Into the Light (The Light #1)

None of that was said in front of Raquel.

During most of the training I’d been lulled into a false sense of security, sitting beside Raquel and listening intently as she discussed Father Gabriel’s teachings and the beliefs shared in The Light. I didn’t remember the things she discussed and many seemed foreign, yet occasionally something seemed familiar.

I didn’t nap, as Raquel had joked that I might. I paid attention and answered all Sister Lilith’s questions with a nod or shake of my head. I didn’t understand my motivation other than a new desire not to further embarrass Jacob.

When Raquel was called away to help with another patient, she asked Sister Lilith if she was about done. Sister Lilith said yes, but she wasn’t. Like a snake in the grass, she was waiting.
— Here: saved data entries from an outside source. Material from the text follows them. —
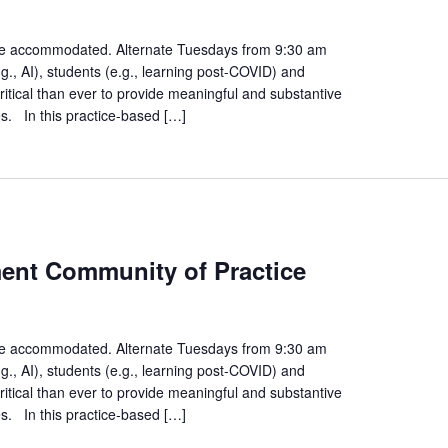
gement
unity
n be accommodated. Alternate Tuesdays from 9:30 am
., AI), students (e.g., learning post-COVID) and
ice
ritical than ever to provide meaningful and substantive
es. In this practice-based […]
es
ment Community of Practice
ent
ty
n be accommodated. Alternate Tuesdays from 9:30 am
., AI), students (e.g., learning post-COVID) and
ritical than ever to provide meaningful and substantive
es. In this practice-based […]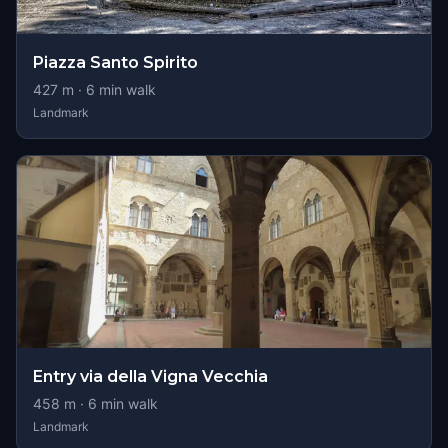
Piazza Santo Spirito
427
m ·
6
min walk
Landmark
Entry via della Vigna Vecchia
458
m ·
6
min walk
Landmark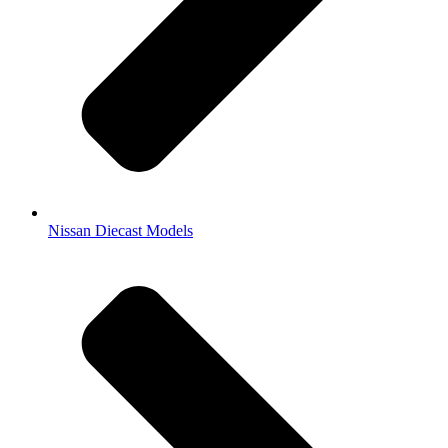
Nissan Diecast Models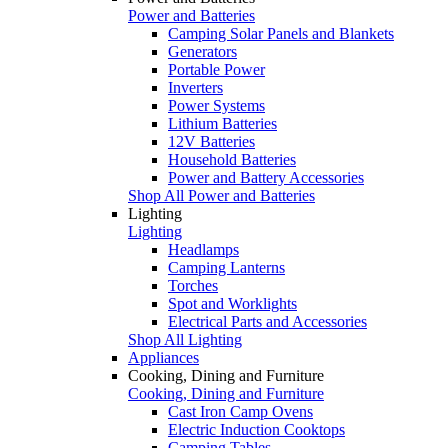
Power and Batteries
Camping Solar Panels and Blankets
Generators
Portable Power
Inverters
Power Systems
Lithium Batteries
12V Batteries
Household Batteries
Power and Battery Accessories
Shop All Power and Batteries
Lighting
Lighting
Headlamps
Camping Lanterns
Torches
Spot and Worklights
Electrical Parts and Accessories
Shop All Lighting
Appliances
Cooking, Dining and Furniture
Cooking, Dining and Furniture
Cast Iron Camp Ovens
Electric Induction Cooktops
Camping Tables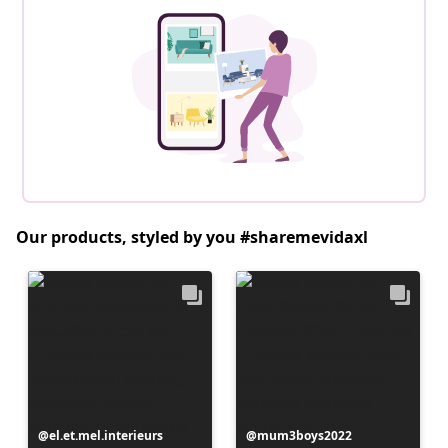
Our products, styled by you #sharemevidaxl
Post
el.et.mel.interieurs
Post
mum3boys2022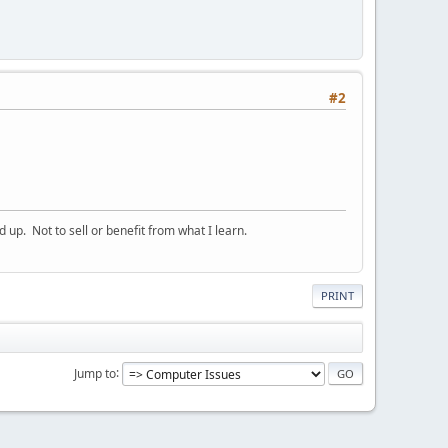
#2
p. Not to sell or benefit from what I learn.
PRINT
Jump to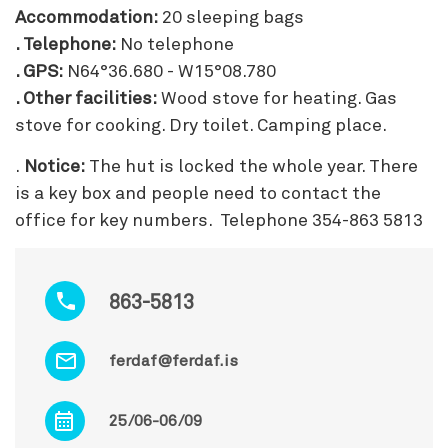
Accommodation:
20 sleeping bags
. Telephone:
No telephone
. GPS:
N64°36.680 - W15°08.780
. Other facilities:
Wood stove for heating. Gas
stove for cooking. Dry toilet. Camping place.
.
Notice:
The hut is locked the whole year. There
is a key box and people need to contact the
office for key numbers. Telephone 354-863 5813
863-5813
ferdaf@ferdaf.is
25/06-06/09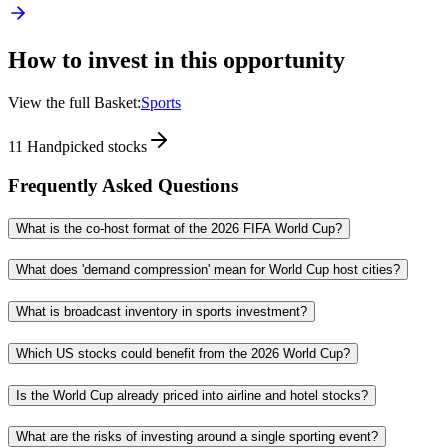
How to invest in this opportunity
View the full Basket:
Sports
11
Handpicked stocks
Frequently Asked Questions
What is the co-host format of the 2026 FIFA World Cup?
What does 'demand compression' mean for World Cup host cities?
What is broadcast inventory in sports investment?
Which US stocks could benefit from the 2026 World Cup?
Is the World Cup already priced into airline and hotel stocks?
What are the risks of investing around a single sporting event?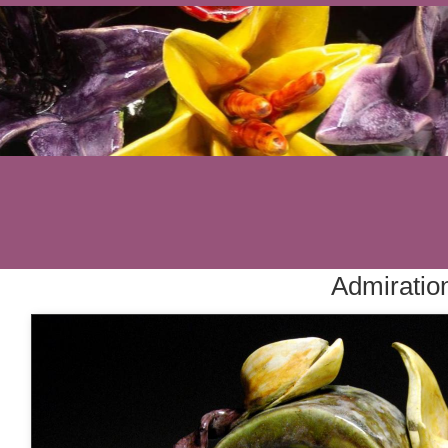
Admiratio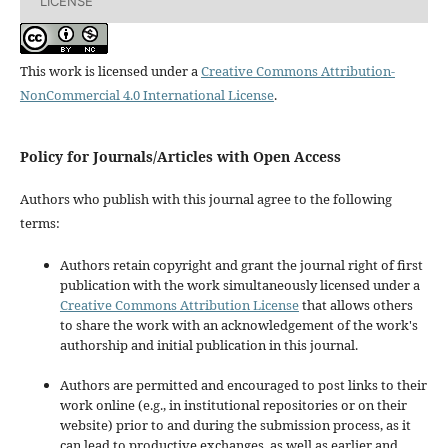
LICENSE
This work is licensed under a
Creative Commons Attribution-
NonCommercial 4.0 International License
.
Policy for Journals/Articles with Open Access
Authors who publish with this journal agree to the following
terms:
Authors retain copyright and grant the journal right of first
publication with the work simultaneously licensed under a
Creative Commons Attribution License
that allows others
to share the work with an acknowledgement of the work's
authorship and initial publication in this journal.
Authors are permitted and encouraged to post links to their
work online (e.g., in institutional repositories or on their
website) prior to and during the submission process, as it
can lead to productive exchanges, as well as earlier and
In my current state, Sister Lilith’s berating hit me hard. I didn’t know how to respond. I didn’t have enough information. Technically I wasn’t supposed to say anything, but I didn’t know how to react. What upset me was Sister Lilith’s promise that correction was coming—correction for blatant insubordination. Then, as she was about to leave, she whispered her promise to return in the morning for more time alone.

I couldn’t put my finger on it, but in the three days since I’d awoken, it seemed as though my true self had slipped further away. Each day, while I questioned my own identity, the answer became more clear. I was Sara Adams. Though I still wanted to understand the oddities of this strange world, more and more of me wanted to be the Sara Jacob expected me to be.

Maybe I was going crazy. I didn’t care anymore about the color of my hair or features of my face. I wanted to know my state of mind. How had I become someone who could be reduced to tears twice in two days? Not just tears, not salty drops of water gently gliding down my cheeks. No, I was crying ugly sobs that ached in my chest as my eyes and nose leaked profusely, covering not only my face but my pillow too.

“Sara?”

I was so lost in Sister Lilith’s words, I’d almost forgotten that Jacob was there. As the bed moved upward, I slowly turned his way. It wasn’t bravery that gave me the strength to face him, even though, according to Lilith, I should be turning toward his wrath. It was a combination of shame and duty. I’d failed him, and as his wife, I needed to learn my fate.

My temples ached as I tried to reason. Could I speak and ask him what had happened?

No. I couldn’t ask questions. I needed to wait for answers.

Oh, God! The wait was worse than knowing my fate.

Silently Jacob lifted my chin as the bed rail lowered. Sitting with his leg touching my arm, he gently wiped my face, cleaning away the evidence of my second meltdown in two days. I’d expected punishment, yet in mere moments his silent support gave me strength. Taking a ragged breath, I shuddered, trying to process his conflicting reactions.

Instead of discipline, his large hands delivered tenderness. Instead of a cold wrath, his body against mine provided warmth. Strong and reserved, his voice flowed with compassion. “No one else is here; you may speak. What is it? Why are you crying?”

I gasped for air to replace the sobs. With a firm grip on my chin, he continued to wipe away new tears as I evaluated his actions against Sister Lilith’s words. They didn’t match.

Though I understood that I was completely at his mercy, something spoke to my heart. From the internal chaos I heard a voice. Speaking softly, it whispered, Believe in yourself. You are stronger than this. Always stay true.

“Sara, don’t make me repeat myself. You’re upset. Part of my responsibility is helping you. I can’t help you if you don’t tell me what happened. Does this have to do with Sister Lilith?”

Stay true . . . I nodded.

“Let me hear you,” he reprimanded. “The Commission knows you’re speaking. I’ve asked for your speech to be restricted to only me for a while. I’ll soon learn if my petition was granted.” He paused. When I didn’t respond, he repeated himself, the second time firmer than the one before. “Sara, speak now.”

You are strong . . . “I’m so confused.”

Jacob framed my cheeks and held my face close to his, allowing our noses to touch. He asked, “What happened? Why are you confused?”

“I don’t understand what’s happening. I don’t remember what happened or what I did, but she said it was bad . . .” My voice faded.

Tilting my head forward, Jacob kissed my hair. “Listen to me.”

Nodding, I tried to gauge his response, but his voice was soft and gentle.

“It’s not Sister Lilith’s place to say that to you. You’re my responsibility. We’ll get through this together.”

“But because of the Assembly.” My phrases were interrupted by feeble attempts to breathe. “I’ve jeopardized your position, and she said I shamed all the Assembly wives.”